“The separated company of the church will be characterized by four things, righteousness, faith, love, peace, all matters of the heart, not of the head. They leave much room for development, and development necessitates knowledge. A mind applied to know Christ is of vital importance for spiritual maturity, but only if it is directed by a heart already related to Him. Righteousness is the obvious outcome of regeneration; where there is the nature of Christ there will also be the character of Christ. Faith is the attitude of complete dependence upon God and subservience to Him which alone allows the Spirit to work. Love is the outflow of the Spirit’s life within us to one another. Peace is the satisfaction of knowing the Lord in the midst.
“These are the simple elements of the church from which the people and purposes of God can grow to maturity. They are the elements of life, life which is reproductive, but to be reproductive it must remain free. The organization of Christianity has again and again, down through the centuries, led to barrenness. It has been when the life of the Spirit has burst the constricting bands of denominational organizations that the church has been revealed in its primitive power and authority.
“The testimony of the church is positive, not merely reactionary. Doubtless, an element of reaction remains, inasmuch as the righteousness of Christ rightly reacts against the ungodliness of the world, but the separated church of 2 Timothy 2:22 is preeminently a testimony to the truth, not a testimony against error.
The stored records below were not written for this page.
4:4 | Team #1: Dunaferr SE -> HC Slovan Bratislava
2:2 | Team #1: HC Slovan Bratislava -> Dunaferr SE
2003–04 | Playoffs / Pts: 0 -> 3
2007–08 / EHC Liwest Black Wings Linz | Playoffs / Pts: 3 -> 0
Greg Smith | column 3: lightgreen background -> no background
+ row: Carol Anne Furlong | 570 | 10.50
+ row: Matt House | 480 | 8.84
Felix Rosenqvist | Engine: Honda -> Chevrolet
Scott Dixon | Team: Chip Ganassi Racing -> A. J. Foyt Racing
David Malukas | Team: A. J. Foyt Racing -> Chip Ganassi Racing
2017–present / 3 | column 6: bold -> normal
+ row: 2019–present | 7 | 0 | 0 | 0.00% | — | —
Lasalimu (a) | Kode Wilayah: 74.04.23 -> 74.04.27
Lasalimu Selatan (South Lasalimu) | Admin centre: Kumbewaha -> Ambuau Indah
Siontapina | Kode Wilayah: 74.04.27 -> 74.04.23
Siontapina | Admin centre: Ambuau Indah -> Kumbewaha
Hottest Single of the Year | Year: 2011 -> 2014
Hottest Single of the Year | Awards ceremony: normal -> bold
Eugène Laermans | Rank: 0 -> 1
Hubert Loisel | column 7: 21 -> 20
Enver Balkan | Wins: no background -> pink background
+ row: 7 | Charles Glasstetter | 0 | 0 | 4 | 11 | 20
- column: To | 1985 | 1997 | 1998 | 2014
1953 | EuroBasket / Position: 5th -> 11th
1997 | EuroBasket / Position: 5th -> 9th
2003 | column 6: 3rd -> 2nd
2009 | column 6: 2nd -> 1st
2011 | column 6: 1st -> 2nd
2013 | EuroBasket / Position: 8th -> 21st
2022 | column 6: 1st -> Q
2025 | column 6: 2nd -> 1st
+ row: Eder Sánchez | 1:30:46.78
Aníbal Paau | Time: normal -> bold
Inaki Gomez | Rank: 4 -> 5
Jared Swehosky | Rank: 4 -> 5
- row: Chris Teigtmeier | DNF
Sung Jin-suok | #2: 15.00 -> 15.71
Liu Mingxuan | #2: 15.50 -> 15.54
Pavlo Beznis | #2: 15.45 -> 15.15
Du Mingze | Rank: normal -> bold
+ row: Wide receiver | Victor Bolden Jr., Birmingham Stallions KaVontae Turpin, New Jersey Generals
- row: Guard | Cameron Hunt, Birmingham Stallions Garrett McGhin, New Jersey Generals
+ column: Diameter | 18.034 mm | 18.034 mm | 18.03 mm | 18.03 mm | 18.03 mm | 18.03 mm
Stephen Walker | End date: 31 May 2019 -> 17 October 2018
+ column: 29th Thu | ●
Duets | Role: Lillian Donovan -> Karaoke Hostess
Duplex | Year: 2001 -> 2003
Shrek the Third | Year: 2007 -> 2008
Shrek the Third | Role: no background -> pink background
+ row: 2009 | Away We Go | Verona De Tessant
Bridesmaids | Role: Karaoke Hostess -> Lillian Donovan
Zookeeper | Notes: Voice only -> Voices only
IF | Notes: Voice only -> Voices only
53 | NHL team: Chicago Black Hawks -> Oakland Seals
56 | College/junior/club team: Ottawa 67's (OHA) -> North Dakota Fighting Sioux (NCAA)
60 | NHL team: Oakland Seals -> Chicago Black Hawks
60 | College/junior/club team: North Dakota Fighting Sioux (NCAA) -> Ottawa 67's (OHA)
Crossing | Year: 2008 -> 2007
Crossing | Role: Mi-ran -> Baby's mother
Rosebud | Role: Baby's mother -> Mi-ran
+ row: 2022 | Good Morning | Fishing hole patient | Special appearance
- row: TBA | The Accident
It is a testimony to the truth that all who are born of the Spirit into the family of Christ are one, and must grow and witness together in the fellowship of the church where the Lord dwells in their midst. The church meets on that positive ground, neither adding anything to it, nor taking anything away. But it entails sacrifice. It means the taking up of the cross, the cross of misunderstanding, of shame, of being called ‘separationists.’ Yet every spiritual movement has begun in sacrifice. That is another of history’s lessons” (John W. Kennedy, The Torch of the Testimony, Chpt. 19, pp 238-9).